民主国家では今後、暗いニュースを優先するメディアと、明るいニュースを優先するメディアが二極化すると考える。暗いニュースを優先するメディアは、まじめで厳格な報道機関と見なされる。単純化すれば、現体制を批判するメディアが該当する。もちろん権力に近いメディアも深刻で暗いニュースを流すことはあるが、こうしたメディアが扱うのは、自国以外や自国政府には責任のない問題に関する暗いニュースということになるかもしれない。

一般的に、明るいニュースを流すメディアとしては映画や有名人、スポーツ、ペットといった娯楽をテーマとする雑誌が挙げられる。娯楽的な紙媒体には、写真やイラストが満載されていることが多い。紙以外の媒体も明るいニュースを流す。ラジオよりもテレビのほうが明るいニュースを扱う傾向が強いように感じるのは、明るいニュースには、映像が重要だからだろうか。

暗いニュースを流す理由はたくさんある。1つめの理由は、暗いニュースの役割は迫りくる脅威を周知させることで、我々は自分たちを脅かす物事の正体を把握する必要があるからだ。人間は行動するため、自分たちを待ち受ける危険を察知しなければならない。人間は行動を先延ばしにしたがる習性もあるため、暗いニュースに触れたからといって即座に行動に移すことはあまりない。ところが今は、我々を待ち受ける脅威が数多くある。

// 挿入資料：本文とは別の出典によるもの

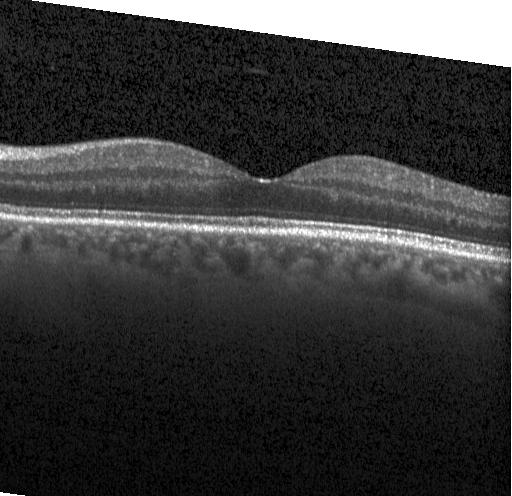 Acquired on a Heidelberg Spectralis, centered on the fovea, OCT B-scan, SD-OCT
Diagnosis: no choroidal neovascularization, no diabetic macular edema, and no drusen.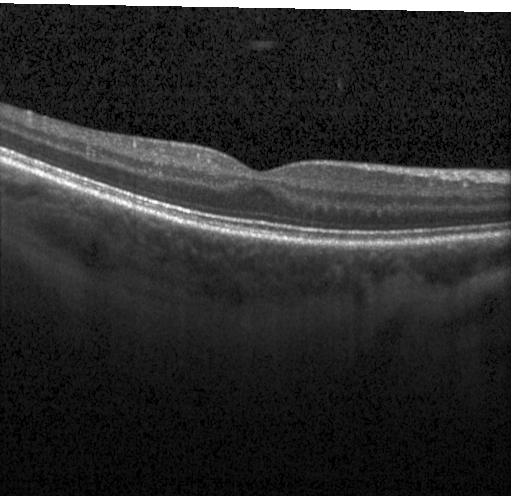

Spectral-domain optical coherence tomography. Horizontal scan through the fovea. Retinal OCT B-scan — Diagnosis: neither CNV, DME, nor drusen.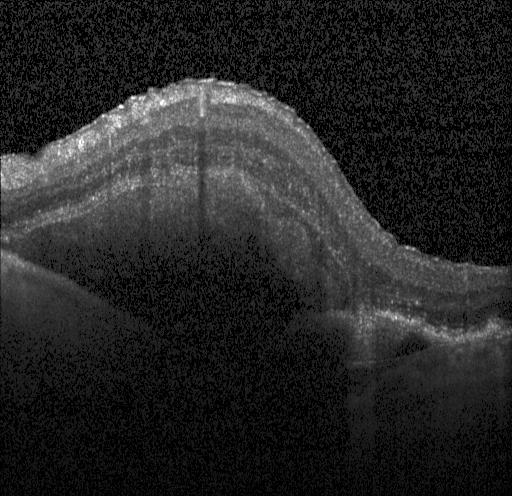
This B-scan demonstrates a choroidal neovascular membrane.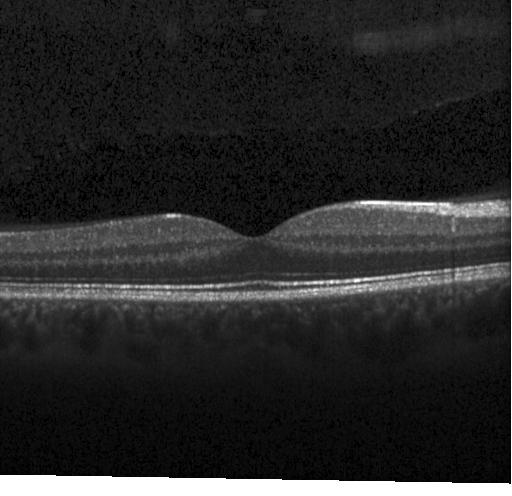 No choroidal neovascularization, diabetic macular edema, or drusen.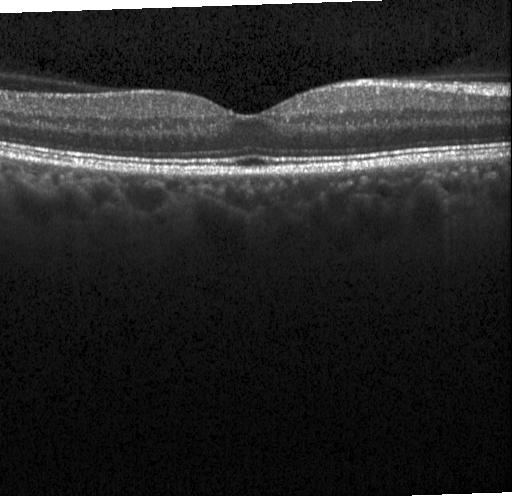 Diagnosis: no CNV, DME, or drusen.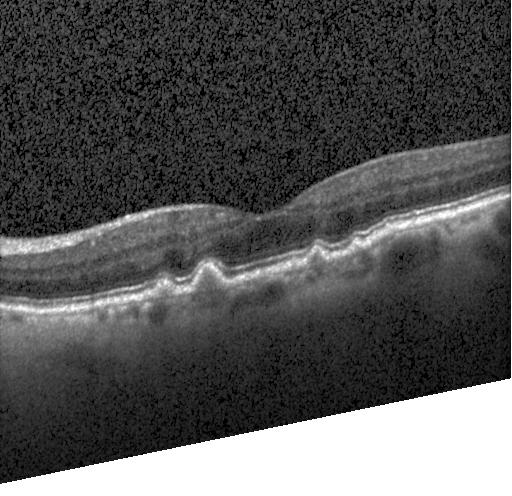

Finding: multiple drusen.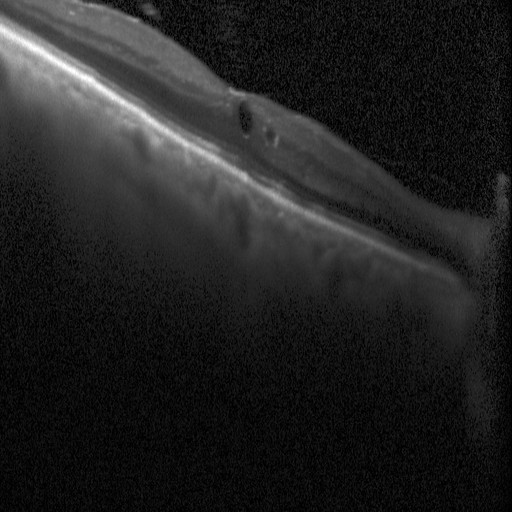

Horizontal scan through the fovea, instrument: Heidelberg Spectralis, OCT B-scan, spectral-domain optical coherence tomography.
Impression: DME.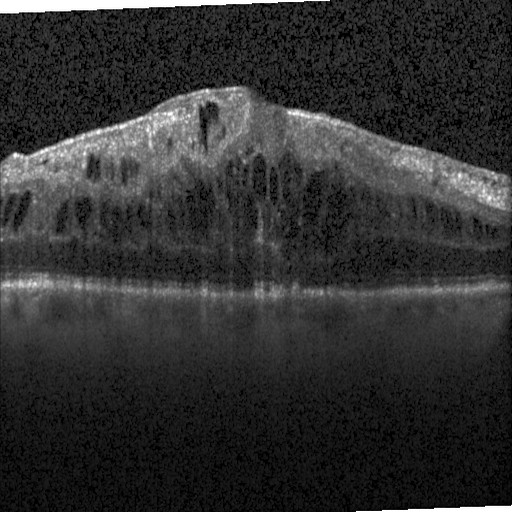 OCT B-scan. Diagnosis: diabetic macular edema (DME).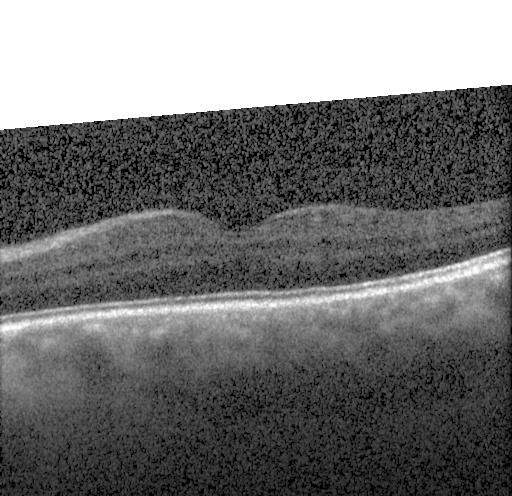

No choroidal neovascularization, no diabetic macular edema, and no drusen.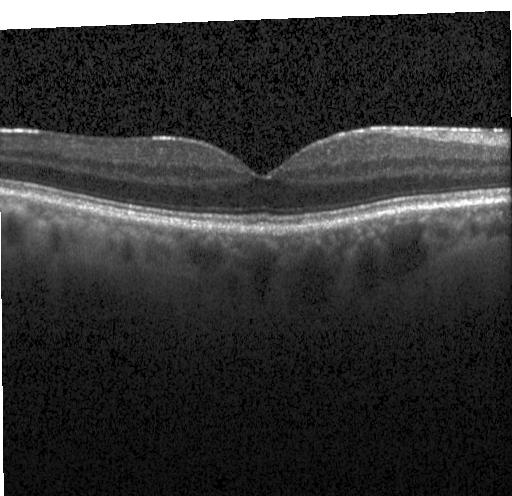

Spectral-domain optical coherence tomography · instrument: Heidelberg Spectralis · OCT B-scan · through the macula. OCT finding: no choroidal neovascularization, no diabetic macular edema, and no drusen.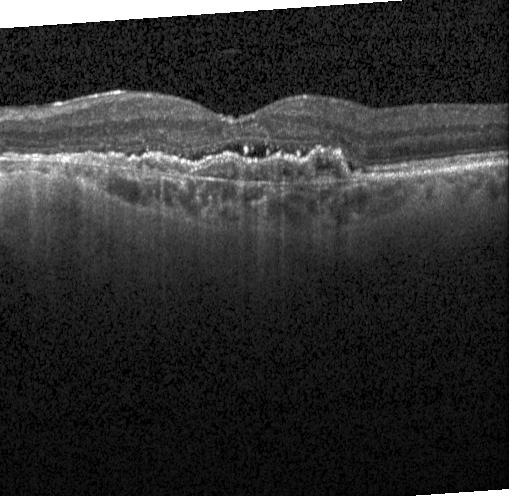 OCT scan showing a choroidal neovascular membrane.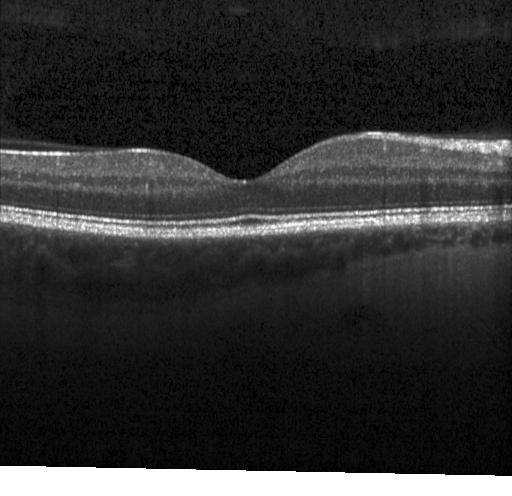
Through the macula, retinal OCT B-scan. OCT finding: no choroidal neovascularization, no diabetic macular edema, and no drusen.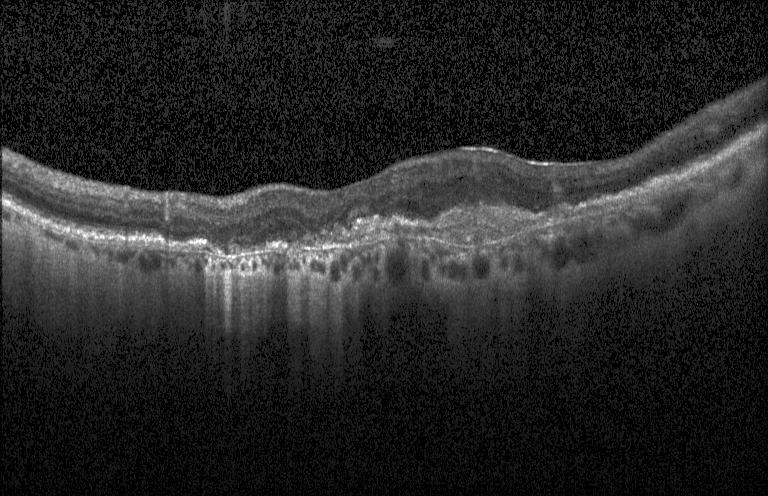 Macular OCT: choroidal neovascularization.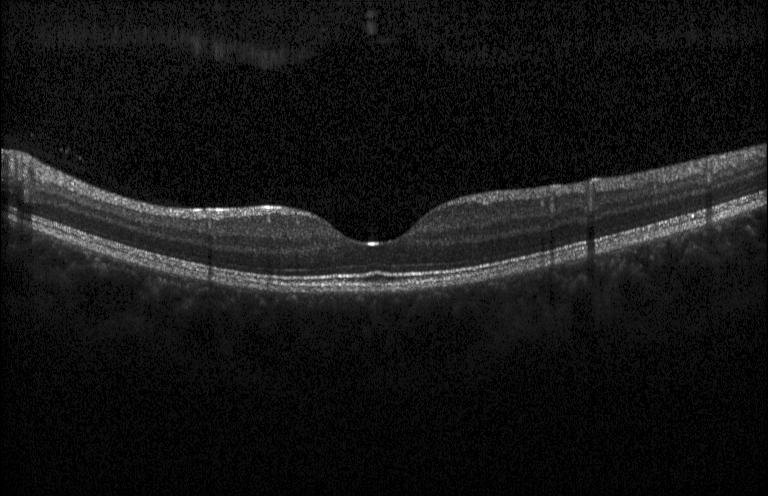

Retinal OCT cross-section showing no choroidal neovascularization, no diabetic macular edema, and no drusen.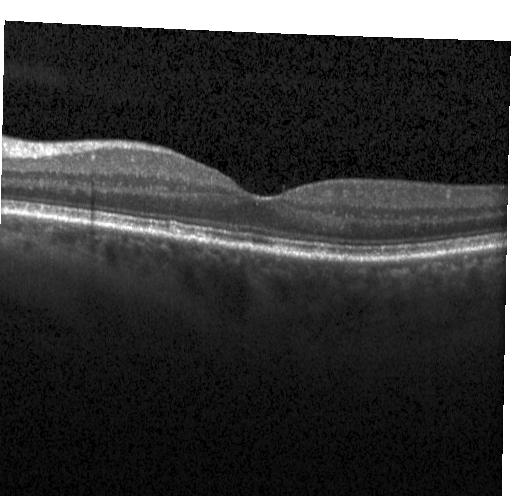 OCT B-scan showing no evidence of choroidal neovascularization, diabetic macular edema, or drusen.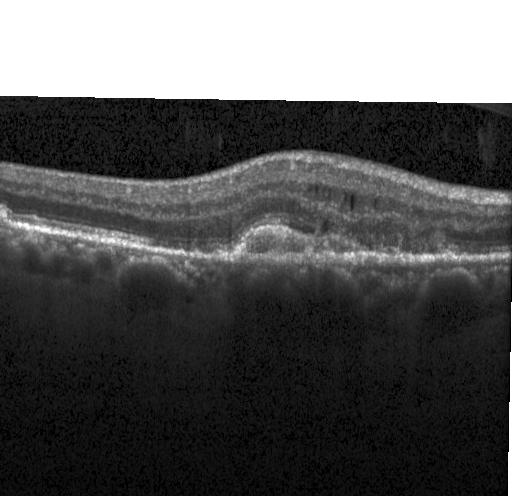
This B-scan demonstrates a choroidal neovascular membrane.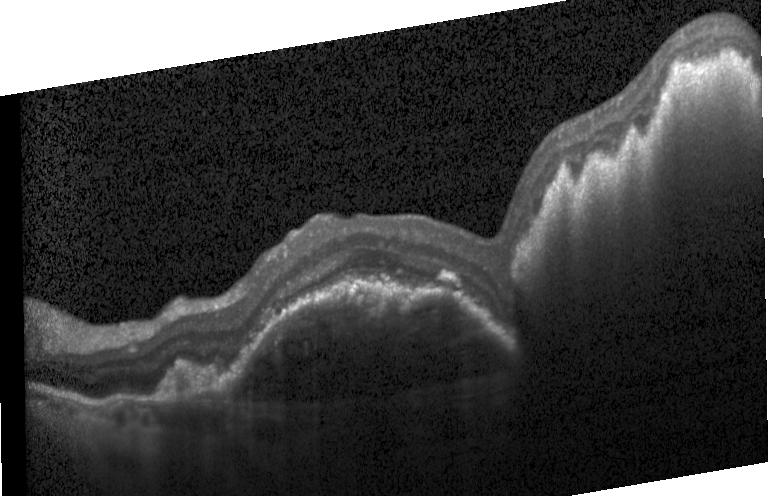
Impression: a choroidal neovascular membrane.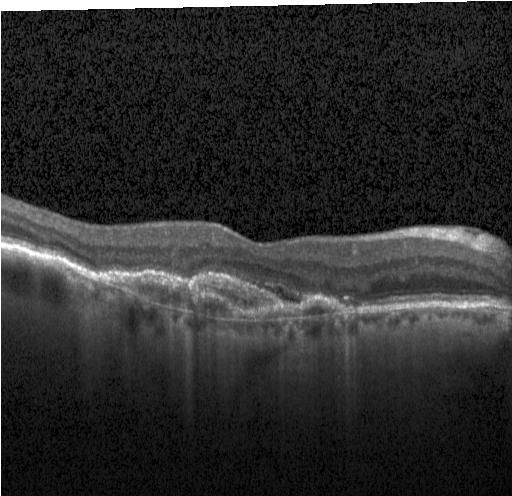 Finding: choroidal neovascularization.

次に、人間には他人の不幸を知りたいという傾向があるからだ。自分自身に降りかかった不幸を慰めたいからか、あるいは他人の不幸をあざ笑うためだろうか。明るいニュースは、日常会話の話題になりにくいからかもしれない。暗いニュースを知っておくのは、周りの人々との関係を維持するための準備にもなるということだ。

受け手の関心をひこうと、民主国家の様々なメディアは、騒動や惨事などの暗いニュースであふれかえっている。実際、気候変動から安全保障、経済成長などについて事態が悪化すると言及されることがほとんどだ。一方、検閲のある独裁国家のメディアでは、(都合の良くない)暗いニュースは流れない。

メディアでの暗いニュースの位置づけは、それぞれの国の民主主義の成熟度を示す便利な指標だといえる。民主主義の成熟度が高まるにつれ、人々は暗いニュースに強い関心を示すことになる。だが民主主義の存在意義といえる批判力が高まりすぎれば、民主主義自体を弱体化させる恐れもある。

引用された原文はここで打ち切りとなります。